- [Problem details]:
Each entry that follows should be set down precisely, with its pictures removed.

- [Supplied material]:
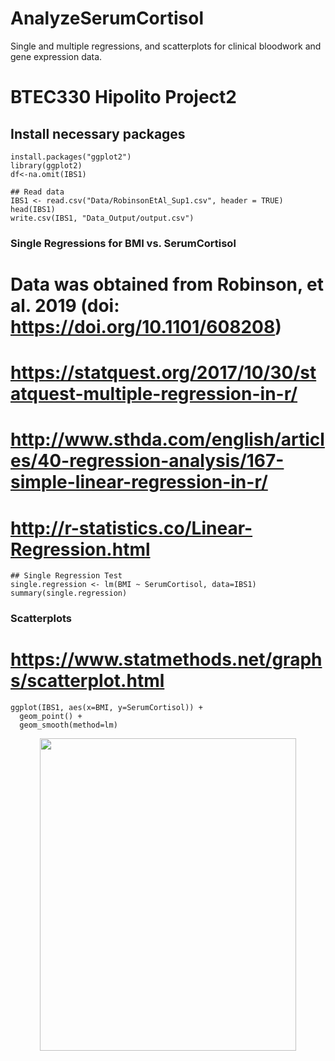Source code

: # AnalyzeSerumCortisol
Single and multiple regressions, and scatterplots for clinical bloodwork and gene expression data.

# BTEC330 Hipolito Project2

## Install necessary packages
```
install.packages("ggplot2")
library(ggplot2)
df<-na.omit(IBS1)

## Read data
IBS1 <- read.csv("Data/RobinsonEtAl_Sup1.csv", header = TRUE)
head(IBS1)
write.csv(IBS1, "Data_Output/output.csv")
```

###  Single Regressions for BMI vs. SerumCortisol
# Data was obtained from Robinson, et al. 2019 (doi: https://doi.org/10.1101/608208)
# https://statquest.org/2017/10/30/statquest-multiple-regression-in-r/
#  http://www.sthda.com/english/articles/40-regression-analysis/167-simple-linear-regression-in-r/
#  http://r-statistics.co/Linear-Regression.html
```
## Single Regression Test
single.regression <- lm(BMI ~ SerumCortisol, data=IBS1)
summary(single.regression)
```

### Scatterplots
# https://www.statmethods.net/graphs/scatterplot.html

```
ggplot(IBS1, aes(x=BMI, y=SerumCortisol)) +
  geom_point() +    
  geom_smooth(method=lm) 
```
<p align="center">
  <img width="410" height="500" src="../master/Images/Rplot02.png">
</p>
  
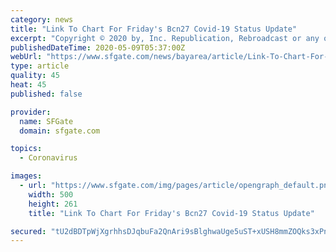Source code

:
 ```yaml
---
category: news
title: "Link To Chart For Friday's Bcn27 Covid-19 Status Update"
excerpt: "Copyright © 2020 by, Inc. Republication, Rebroadcast or any other Reuse without the express written consent of, Inc. is prohibited."
publishedDateTime: 2020-05-09T05:37:00Z
webUrl: "https://www.sfgate.com/news/bayarea/article/Link-To-Chart-For-Friday-s-Bcn27-Covid-19-Status-15258004.php"
type: article
quality: 45
heat: 45
published: false

provider:
  name: SFGate
  domain: sfgate.com

topics:
  - Coronavirus

images:
  - url: "https://www.sfgate.com/img/pages/article/opengraph_default.png"
    width: 500
    height: 261
    title: "Link To Chart For Friday's Bcn27 Covid-19 Status Update"

secured: "tU2dBDTpWjXgrhhsDJqbuFa2QnAri9sBlghwaUge5uST+xUSH8mmZOQks3xPnDeNoZdtuEGG0wSiM+NFjkvMRPTNf2anQFfWxOhWA9PCInlZLXiZDY7Fan+Iwu8XYS/pKYa/JdOQsVbnUEHWEtk/CIzU/TtVomUHcjjOtYE0ro0eMhorgKcUsKe7b8eAHuyFRRVfctXXIfhYSfjYx3065D614ZSyZkm0o/HoJ3dSsv2UvQt46spLkGKY+iGUzehWfc0OoF8HHiey9VcxfeeFloJpg2V8yM3wuWozZY81tgnnt2bNUqGMd66q+MaOoOiG;Ko7l+cOLE9IqjI6HsXTTIA=="
---
```


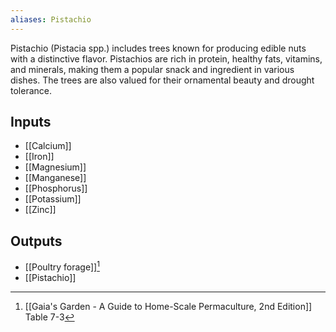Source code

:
 ```yaml
---
aliases: Pistachio
---
```

Pistachio (Pistacia spp.) includes trees known for producing edible nuts with a distinctive flavor. Pistachios are rich in protein, healthy fats, vitamins, and minerals, making them a popular snack and ingredient in various dishes. The trees are also valued for their ornamental beauty and drought tolerance.
## Inputs
- [[Calcium]]
- [[Iron]]
- [[Magnesium]]
- [[Manganese]]
- [[Phosphorus]]
- [[Potassium]]
- [[Zinc]]
## Outputs
- [[Poultry forage]][^1]
- [[Pistachio]]

[^1]: [[Gaia's Garden - A Guide to Home-Scale Permaculture, 2nd Edition]] Table 7-3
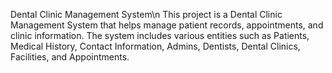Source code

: Dental Clinic Management System\n
This project is a Dental Clinic Management System that helps manage patient records, appointments, and clinic information. 
The system includes various entities such as Patients, Medical History, Contact Information, Admins, Dentists, Dental Clinics, Facilities, and Appointments.
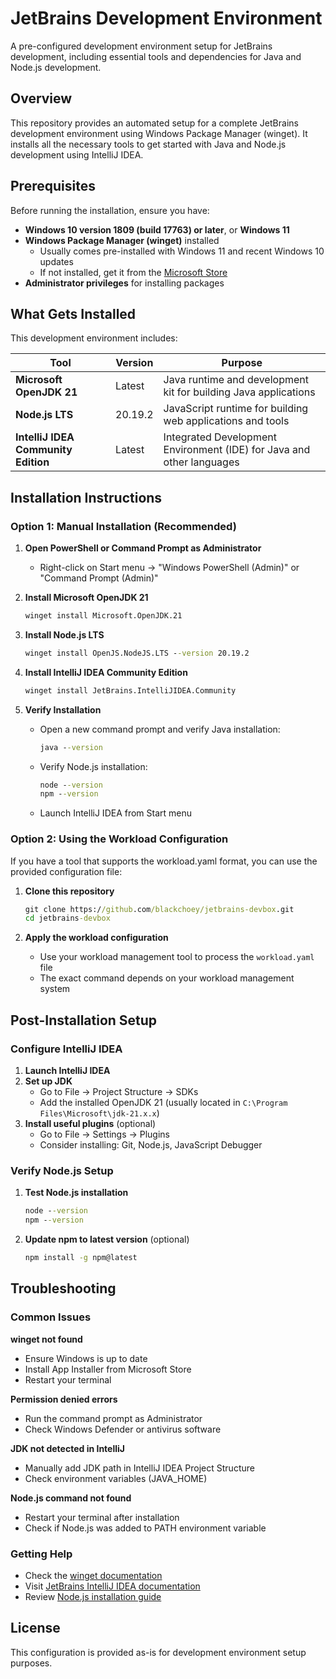 # JetBrains Development Environment

A pre-configured development environment setup for JetBrains development, including essential tools and dependencies for Java and Node.js development.

## Overview

This repository provides an automated setup for a complete JetBrains development environment using Windows Package Manager (winget). It installs all the necessary tools to get started with Java and Node.js development using IntelliJ IDEA.

## Prerequisites

Before running the installation, ensure you have:

- **Windows 10 version 1809 (build 17763) or later**, or **Windows 11**
- **Windows Package Manager (winget)** installed
  - Usually comes pre-installed with Windows 11 and recent Windows 10 updates
  - If not installed, get it from the [Microsoft Store](https://www.microsoft.com/store/productId/9NBLGGH4NNS1)
- **Administrator privileges** for installing packages

## What Gets Installed

This development environment includes:

| Tool | Version | Purpose |
|------|---------|---------|
| **Microsoft OpenJDK 21** | Latest | Java runtime and development kit for building Java applications |
| **Node.js LTS** | 20.19.2 | JavaScript runtime for building web applications and tools |
| **IntelliJ IDEA Community Edition** | Latest | Integrated Development Environment (IDE) for Java and other languages |

## Installation Instructions

### Option 1: Manual Installation (Recommended)

1. **Open PowerShell or Command Prompt as Administrator**
   - Right-click on Start menu → "Windows PowerShell (Admin)" or "Command Prompt (Admin)"

2. **Install Microsoft OpenJDK 21**
   ```cmd
   winget install Microsoft.OpenJDK.21
   ```

3. **Install Node.js LTS**
   ```cmd
   winget install OpenJS.NodeJS.LTS --version 20.19.2
   ```

4. **Install IntelliJ IDEA Community Edition**
   ```cmd
   winget install JetBrains.IntelliJIDEA.Community
   ```

5. **Verify Installation**
   - Open a new command prompt and verify Java installation:
     ```cmd
     java --version
     ```
   - Verify Node.js installation:
     ```cmd
     node --version
     npm --version
     ```
   - Launch IntelliJ IDEA from Start menu

### Option 2: Using the Workload Configuration

If you have a tool that supports the workload.yaml format, you can use the provided configuration file:

1. **Clone this repository**
   ```cmd
   git clone https://github.com/blackchoey/jetbrains-devbox.git
   cd jetbrains-devbox
   ```

2. **Apply the workload configuration**
   - Use your workload management tool to process the `workload.yaml` file
   - The exact command depends on your workload management system

## Post-Installation Setup

### Configure IntelliJ IDEA

1. **Launch IntelliJ IDEA**
2. **Set up JDK**
   - Go to File → Project Structure → SDKs
   - Add the installed OpenJDK 21 (usually located in `C:\Program Files\Microsoft\jdk-21.x.x`)
3. **Install useful plugins** (optional)
   - Go to File → Settings → Plugins
   - Consider installing: Git, Node.js, JavaScript Debugger

### Verify Node.js Setup

1. **Test Node.js installation**
   ```cmd
   node --version
   npm --version
   ```

2. **Update npm to latest version** (optional)
   ```cmd
   npm install -g npm@latest
   ```

## Troubleshooting

### Common Issues

**winget not found**
- Ensure Windows is up to date
- Install App Installer from Microsoft Store
- Restart your terminal

**Permission denied errors**
- Run the command prompt as Administrator
- Check Windows Defender or antivirus software

**JDK not detected in IntelliJ**
- Manually add JDK path in IntelliJ IDEA Project Structure
- Check environment variables (JAVA_HOME)

**Node.js command not found**
- Restart your terminal after installation
- Check if Node.js was added to PATH environment variable

### Getting Help

- Check the [winget documentation](https://docs.microsoft.com/en-us/windows/package-manager/winget/)
- Visit [JetBrains IntelliJ IDEA documentation](https://www.jetbrains.com/help/idea/)
- Review [Node.js installation guide](https://nodejs.org/en/download/)

## License

This configuration is provided as-is for development environment setup purposes.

- [Answer]:
Source code

: # AnalyzeSerumCortisol
Single and multiple regressions, and scatterplots for clinical bloodwork and gene expression data.

# BTEC330 Hipolito Project2

## Install necessary packages
```
install.packages("ggplot2")
library(ggplot2)
df<-na.omit(IBS1)

## Read data
IBS1 <- read.csv("Data/RobinsonEtAl_Sup1.csv", header = TRUE)
head(IBS1)
write.csv(IBS1, "Data_Output/output.csv")
```

###  Single Regressions for BMI vs. SerumCortisol
# Data was obtained from Robinson, et al. 2019 (doi: https://doi.org/10.1101/608208)
# https://statquest.org/2017/10/30/statquest-multiple-regression-in-r/
#  http://www.sthda.com/english/articles/40-regression-analysis/167-simple-linear-regression-in-r/
#  http://r-statistics.co/Linear-Regression.html
```
## Single Regression Test
single.regression <- lm(BMI ~ SerumCortisol, data=IBS1)
summary(single.regression)
```

### Scatterplots
# https://www.statmethods.net/graphs/scatterplot.html

```
ggplot(IBS1, aes(x=BMI, y=SerumCortisol)) +
  geom_point() +    
  geom_smooth(method=lm) 
```
<p align="center">
  <img width="410" height="500" src="../master/Images/Rplot02.png">
</p>
  
Source code

:
 ```yaml
---
category: news
title: "Link To Chart For Friday's Bcn27 Covid-19 Status Update"
excerpt: "Copyright © 2020 by, Inc. Republication, Rebroadcast or any other Reuse without the express written consent of, Inc. is prohibited."
publishedDateTime: 2020-05-09T05:37:00Z
webUrl: "https://www.sfgate.com/news/bayarea/article/Link-To-Chart-For-Friday-s-Bcn27-Covid-19-Status-15258004.php"
type: article
quality: 45
heat: 45
published: false

provider:
  name: SFGate
  domain: sfgate.com

topics:
  - Coronavirus

images:
  - url: "https://www.sfgate.com/img/pages/article/opengraph_default.png"
    width: 500
    height: 261
    title: "Link To Chart For Friday's Bcn27 Covid-19 Status Update"

secured: "tU2dBDTpWjXgrhhsDJqbuFa2QnAri9sBlghwaUge5uST+xUSH8mmZOQks3xPnDeNoZdtuEGG0wSiM+NFjkvMRPTNf2anQFfWxOhWA9PCInlZLXiZDY7Fan+Iwu8XYS/pKYa/JdOQsVbnUEHWEtk/CIzU/TtVomUHcjjOtYE0ro0eMhorgKcUsKe7b8eAHuyFRRVfctXXIfhYSfjYx3065D614ZSyZkm0o/HoJ3dSsv2UvQt46spLkGKY+iGUzehWfc0OoF8HHiey9VcxfeeFloJpg2V8yM3wuWozZY81tgnnt2bNUqGMd66q+MaOoOiG;Ko7l+cOLE9IqjI6HsXTTIA=="
---
```


Source code

:
 ```yaml
---
aliases: Pistachio
---
```

Pistachio (Pistacia spp.) includes trees known for producing edible nuts with a distinctive flavor. Pistachios are rich in protein, healthy fats, vitamins, and minerals, making them a popular snack and ingredient in various dishes. The trees are also valued for their ornamental beauty and drought tolerance.
## Inputs
- [[Calcium]]
- [[Iron]]
- [[Magnesium]]
- [[Manganese]]
- [[Phosphorus]]
- [[Potassium]]
- [[Zinc]]
## Outputs
- [[Poultry forage]][^1]
- [[Pistachio]]

[^1]: [[Gaia's Garden - A Guide to Home-Scale Permaculture, 2nd Edition]] Table 7-3
Source code

: Dental Clinic Management System\n
This project is a Dental Clinic Management System that helps manage patient records, appointments, and clinic information. 
The system includes various entities such as Patients, Medical History, Contact Information, Admins, Dentists, Dental Clinics, Facilities, and Appointments.
 # JetBrains Development Environment

A pre-configured development environment setup for JetBrains development, including essential tools and dependencies for Java and Node.js development.

## Overview

This repository provides an automated setup for a complete JetBrains development environment using Windows Package Manager (winget). It installs all the necessary tools to get started with Java and Node.js development using IntelliJ IDEA.

## Prerequisites

Before running the installation, ensure you have:

- **Windows 10 version 1809 (build 17763) or later**, or **Windows 11**
- **Windows Package Manager (winget)** installed
  - Usually comes pre-installed with Windows 11 and recent Windows 10 updates
  - If not installed, get it from the [Microsoft Store](https://www.microsoft.com/store/productId/9NBLGGH4NNS1)
- **Administrator privileges** for installing packages

## What Gets Installed

This development environment includes:

| Tool | Version | Purpose |
|------|---------|---------|
| **Microsoft OpenJDK 21** | Latest | Java runtime and development kit for building Java applications |
| **Node.js LTS** | 20.19.2 | JavaScript runtime for building web applications and tools |
| **IntelliJ IDEA Community Edition** | Latest | Integrated Development Environment (IDE) for Java and other languages |

## Installation Instructions

### Option 1: Manual Installation (Recommended)

1. **Open PowerShell or Command Prompt as Administrator**
   - Right-click on Start menu → "Windows PowerShell (Admin)" or "Command Prompt (Admin)"

2. **Install Microsoft OpenJDK 21**
   ```cmd
   winget install Microsoft.OpenJDK.21
   ```

3. **Install Node.js LTS**
   ```cmd
   winget install OpenJS.NodeJS.LTS --version 20.19.2
   ```

4. **Install IntelliJ IDEA Community Edition**
   ```cmd
   winget install JetBrains.IntelliJIDEA.Community
   ```

5. **Verify Installation**
   - Open a new command prompt and verify Java installation:
     ```cmd
     java --version
     ```
   - Verify Node.js installation:
     ```cmd
     node --version
     npm --version
     ```
   - Launch IntelliJ IDEA from Start menu

### Option 2: Using the Workload Configuration

If you have a tool that supports the workload.yaml format, you can use the provided configuration file:

1. **Clone this repository**
   ```cmd
   git clone https://github.com/blackchoey/jetbrains-devbox.git
   cd jetbrains-devbox
   ```

2. **Apply the workload configuration**
   - Use your workload management tool to process the `workload.yaml` file
   - The exact command depends on your workload management system

## Post-Installation Setup

### Configure IntelliJ IDEA

1. **Launch IntelliJ IDEA**
2. **Set up JDK**
   - Go to File → Project Structure → SDKs
   - Add the installed OpenJDK 21 (usually located in `C:\Program Files\Microsoft\jdk-21.x.x`)
3. **Install useful plugins** (optional)
   - Go to File → Settings → Plugins
   - Consider installing: Git, Node.js, JavaScript Debugger

### Verify Node.js Setup

1. **Test Node.js installation**
   ```cmd
   node --version
   npm --version
   ```

2. **Update npm to latest version** (optional)
   ```cmd
   npm install -g npm@latest
   ```

## Troubleshooting

### Common Issues

**winget not found**
- Ensure Windows is up to date
- Install App Installer from Microsoft Store
- Restart your terminal

**Permission denied errors**
- Run the command prompt as Administrator
- Check Windows Defender or antivirus software

**JDK not detected in IntelliJ**
- Manually add JDK path in IntelliJ IDEA Project Structure
- Check environment variables (JAVA_HOME)

**Node.js command not found**
- Restart your terminal after installation
- Check if Node.js was added to PATH environment variable

### Getting Help

- Check the [winget documentation](https://docs.microsoft.com/en-us/windows/package-manager/winget/)
- Visit [JetBrains IntelliJ IDEA documentation](https://www.jetbrains.com/help/idea/)
- Review [Node.js installation guide](https://nodejs.org/en/download/)

## License

This configuration is provided as-is for development environment setup purposes.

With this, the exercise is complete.